Workers: A worker provides CPU, memory, and storage resources to a Spark application. The workers run a Spark application as distributed processes on a cluster of nodes.
Cluster Managers: Spark uses a cluster manager to acquire cluster resources for executing a job. A cluster manager manages computing resources across a cluster of worker nodes. It provides low-level scheduling of cluster resources across applications. It enables multiple applications to share cluster resources and run on the same worker nodes.
Spark currently supports three cluster managers: standalone, Mesos, and YARN. Mesos and YARN allow to run Spark and Hadoop applications simultaneously on the same worker nodes.
Driver Programs: A driver program is an application that uses Spark as a library. It provides the data processing code that Spark executes on the worker nodes. A driver program can launch one or more jobs on a Spark cluster.

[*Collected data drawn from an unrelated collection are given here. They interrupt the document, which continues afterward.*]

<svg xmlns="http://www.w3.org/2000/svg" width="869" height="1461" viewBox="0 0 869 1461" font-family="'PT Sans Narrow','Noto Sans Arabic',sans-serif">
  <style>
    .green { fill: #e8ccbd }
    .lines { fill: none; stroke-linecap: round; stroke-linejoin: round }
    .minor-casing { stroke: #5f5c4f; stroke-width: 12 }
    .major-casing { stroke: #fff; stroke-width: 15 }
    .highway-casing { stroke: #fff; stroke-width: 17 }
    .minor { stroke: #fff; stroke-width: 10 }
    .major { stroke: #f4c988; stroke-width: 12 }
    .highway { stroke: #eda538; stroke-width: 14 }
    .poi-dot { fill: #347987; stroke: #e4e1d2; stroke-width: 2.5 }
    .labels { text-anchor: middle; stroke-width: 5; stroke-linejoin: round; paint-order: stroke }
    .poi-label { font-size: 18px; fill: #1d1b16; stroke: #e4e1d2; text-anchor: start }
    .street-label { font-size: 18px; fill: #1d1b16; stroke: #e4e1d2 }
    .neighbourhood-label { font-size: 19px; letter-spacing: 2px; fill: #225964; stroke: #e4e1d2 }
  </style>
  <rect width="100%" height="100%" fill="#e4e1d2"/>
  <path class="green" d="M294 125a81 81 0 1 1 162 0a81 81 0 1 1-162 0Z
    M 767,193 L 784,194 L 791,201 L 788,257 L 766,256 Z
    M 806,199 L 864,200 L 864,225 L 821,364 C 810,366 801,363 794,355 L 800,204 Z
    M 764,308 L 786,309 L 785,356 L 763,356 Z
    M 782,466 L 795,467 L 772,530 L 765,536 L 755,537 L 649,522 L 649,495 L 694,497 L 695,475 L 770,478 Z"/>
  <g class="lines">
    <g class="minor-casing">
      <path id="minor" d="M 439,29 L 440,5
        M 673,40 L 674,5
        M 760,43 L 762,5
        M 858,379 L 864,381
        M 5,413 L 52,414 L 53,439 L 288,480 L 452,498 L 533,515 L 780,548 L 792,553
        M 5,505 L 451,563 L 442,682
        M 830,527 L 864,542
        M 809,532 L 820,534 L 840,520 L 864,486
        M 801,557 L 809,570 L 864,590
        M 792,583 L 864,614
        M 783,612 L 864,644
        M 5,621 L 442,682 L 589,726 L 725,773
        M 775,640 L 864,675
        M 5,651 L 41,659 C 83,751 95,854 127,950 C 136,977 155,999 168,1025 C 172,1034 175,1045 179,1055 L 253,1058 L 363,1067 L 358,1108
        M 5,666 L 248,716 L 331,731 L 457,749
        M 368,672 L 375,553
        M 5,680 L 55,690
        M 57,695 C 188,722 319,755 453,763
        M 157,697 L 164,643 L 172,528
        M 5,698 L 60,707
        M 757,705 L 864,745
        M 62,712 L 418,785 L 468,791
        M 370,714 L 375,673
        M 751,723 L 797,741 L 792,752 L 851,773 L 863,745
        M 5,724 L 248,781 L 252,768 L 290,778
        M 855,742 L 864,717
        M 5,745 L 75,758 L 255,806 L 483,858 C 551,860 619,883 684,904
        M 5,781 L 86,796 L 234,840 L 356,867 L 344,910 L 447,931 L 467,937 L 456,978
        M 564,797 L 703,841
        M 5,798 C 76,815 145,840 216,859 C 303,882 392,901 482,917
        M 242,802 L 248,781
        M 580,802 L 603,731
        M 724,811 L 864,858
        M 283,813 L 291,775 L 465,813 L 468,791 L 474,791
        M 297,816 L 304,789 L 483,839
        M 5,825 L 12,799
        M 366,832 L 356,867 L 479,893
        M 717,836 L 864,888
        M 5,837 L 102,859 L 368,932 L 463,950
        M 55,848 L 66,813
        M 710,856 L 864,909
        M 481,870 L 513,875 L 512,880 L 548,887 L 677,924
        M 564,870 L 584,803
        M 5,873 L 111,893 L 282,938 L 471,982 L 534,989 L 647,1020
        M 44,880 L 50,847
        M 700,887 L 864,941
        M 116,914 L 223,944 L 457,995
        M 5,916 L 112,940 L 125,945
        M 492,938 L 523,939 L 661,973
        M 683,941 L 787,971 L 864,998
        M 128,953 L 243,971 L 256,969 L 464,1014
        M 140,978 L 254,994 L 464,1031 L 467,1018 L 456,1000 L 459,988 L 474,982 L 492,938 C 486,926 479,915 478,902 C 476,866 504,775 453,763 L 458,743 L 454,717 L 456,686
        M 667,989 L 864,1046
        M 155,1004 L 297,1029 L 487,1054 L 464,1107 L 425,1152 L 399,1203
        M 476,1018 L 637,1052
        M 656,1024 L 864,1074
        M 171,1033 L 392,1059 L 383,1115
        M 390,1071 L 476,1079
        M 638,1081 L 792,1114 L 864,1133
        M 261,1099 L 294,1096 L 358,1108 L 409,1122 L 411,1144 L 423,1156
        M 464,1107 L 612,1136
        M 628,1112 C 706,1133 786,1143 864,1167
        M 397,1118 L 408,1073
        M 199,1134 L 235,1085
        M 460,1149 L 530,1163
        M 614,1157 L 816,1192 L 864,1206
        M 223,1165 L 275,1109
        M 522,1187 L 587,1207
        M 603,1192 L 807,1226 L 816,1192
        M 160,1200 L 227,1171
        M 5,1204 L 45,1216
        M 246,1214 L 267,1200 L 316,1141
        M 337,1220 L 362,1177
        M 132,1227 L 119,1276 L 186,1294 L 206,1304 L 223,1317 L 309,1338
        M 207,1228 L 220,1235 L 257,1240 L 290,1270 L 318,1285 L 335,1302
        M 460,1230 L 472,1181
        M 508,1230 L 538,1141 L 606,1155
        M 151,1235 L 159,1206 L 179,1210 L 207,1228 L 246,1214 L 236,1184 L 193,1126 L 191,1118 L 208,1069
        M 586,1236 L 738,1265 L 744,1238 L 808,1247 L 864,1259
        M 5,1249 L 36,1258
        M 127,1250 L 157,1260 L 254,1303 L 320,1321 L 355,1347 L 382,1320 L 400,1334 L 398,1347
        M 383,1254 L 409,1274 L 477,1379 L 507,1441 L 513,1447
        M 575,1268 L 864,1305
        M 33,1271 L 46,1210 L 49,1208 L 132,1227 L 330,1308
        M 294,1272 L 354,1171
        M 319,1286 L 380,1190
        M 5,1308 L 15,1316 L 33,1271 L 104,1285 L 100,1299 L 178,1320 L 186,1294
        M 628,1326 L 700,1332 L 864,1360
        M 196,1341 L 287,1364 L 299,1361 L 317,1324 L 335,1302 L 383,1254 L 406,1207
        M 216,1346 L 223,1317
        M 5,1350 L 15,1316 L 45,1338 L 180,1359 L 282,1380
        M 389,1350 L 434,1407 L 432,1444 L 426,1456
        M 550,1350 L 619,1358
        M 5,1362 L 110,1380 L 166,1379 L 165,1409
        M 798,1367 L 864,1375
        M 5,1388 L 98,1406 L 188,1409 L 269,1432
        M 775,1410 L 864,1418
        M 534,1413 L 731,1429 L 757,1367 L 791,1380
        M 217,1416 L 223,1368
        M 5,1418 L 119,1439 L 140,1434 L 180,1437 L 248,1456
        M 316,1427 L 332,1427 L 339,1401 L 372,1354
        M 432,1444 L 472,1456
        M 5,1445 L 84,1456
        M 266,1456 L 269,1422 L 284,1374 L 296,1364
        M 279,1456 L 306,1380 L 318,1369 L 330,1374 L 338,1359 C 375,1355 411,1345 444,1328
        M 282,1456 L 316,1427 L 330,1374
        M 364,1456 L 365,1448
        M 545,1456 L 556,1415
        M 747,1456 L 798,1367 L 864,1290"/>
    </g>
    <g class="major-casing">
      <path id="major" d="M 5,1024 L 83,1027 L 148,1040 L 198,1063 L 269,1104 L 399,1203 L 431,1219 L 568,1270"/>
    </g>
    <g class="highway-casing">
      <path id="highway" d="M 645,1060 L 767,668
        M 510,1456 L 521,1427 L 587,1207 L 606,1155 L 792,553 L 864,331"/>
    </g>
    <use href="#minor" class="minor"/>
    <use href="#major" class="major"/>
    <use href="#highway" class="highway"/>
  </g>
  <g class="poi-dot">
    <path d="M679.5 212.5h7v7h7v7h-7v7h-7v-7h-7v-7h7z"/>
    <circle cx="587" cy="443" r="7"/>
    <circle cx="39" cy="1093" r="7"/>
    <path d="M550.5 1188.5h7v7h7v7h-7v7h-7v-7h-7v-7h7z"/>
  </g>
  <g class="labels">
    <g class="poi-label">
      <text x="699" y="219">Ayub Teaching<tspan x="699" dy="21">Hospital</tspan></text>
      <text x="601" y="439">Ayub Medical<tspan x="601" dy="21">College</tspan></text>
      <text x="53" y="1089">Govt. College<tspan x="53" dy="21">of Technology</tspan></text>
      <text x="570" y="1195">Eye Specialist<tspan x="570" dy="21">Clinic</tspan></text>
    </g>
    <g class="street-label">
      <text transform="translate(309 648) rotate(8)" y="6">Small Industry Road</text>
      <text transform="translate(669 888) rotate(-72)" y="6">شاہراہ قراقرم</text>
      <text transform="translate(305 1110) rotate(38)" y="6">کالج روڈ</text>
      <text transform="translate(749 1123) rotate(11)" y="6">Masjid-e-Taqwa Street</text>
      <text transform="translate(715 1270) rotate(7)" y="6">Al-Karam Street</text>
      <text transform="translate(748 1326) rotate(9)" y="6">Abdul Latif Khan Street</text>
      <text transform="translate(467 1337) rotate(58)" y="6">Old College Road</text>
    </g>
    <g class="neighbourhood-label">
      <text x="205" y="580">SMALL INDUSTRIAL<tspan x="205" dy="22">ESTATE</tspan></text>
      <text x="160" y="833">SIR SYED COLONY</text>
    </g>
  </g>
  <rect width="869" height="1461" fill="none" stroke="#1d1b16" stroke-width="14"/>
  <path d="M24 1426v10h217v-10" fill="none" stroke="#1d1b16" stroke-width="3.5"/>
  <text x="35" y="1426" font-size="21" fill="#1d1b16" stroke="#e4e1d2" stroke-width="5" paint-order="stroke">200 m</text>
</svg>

Executors: An executor is a JVM (Java virtual machine) process that Spark creates on each worker for an application. It executes application code concurrently in multiple threads. It can also cache data in memory or disk. An executor has the same lifespan as the application for which it is created. When a Spark application terminates, all the executors created for it also terminate.
Tasks: A task is the smallest unit of work that Spark sends to an executor. It is executed by a thread in an executor on a worker node. Each task performs some computations to either return a result to a driver program or partition its output for shuffle. Spark creates a task per data partition. An executor runs one or more tasks concurrently. The amount of parallelism is determined by the number of partitions.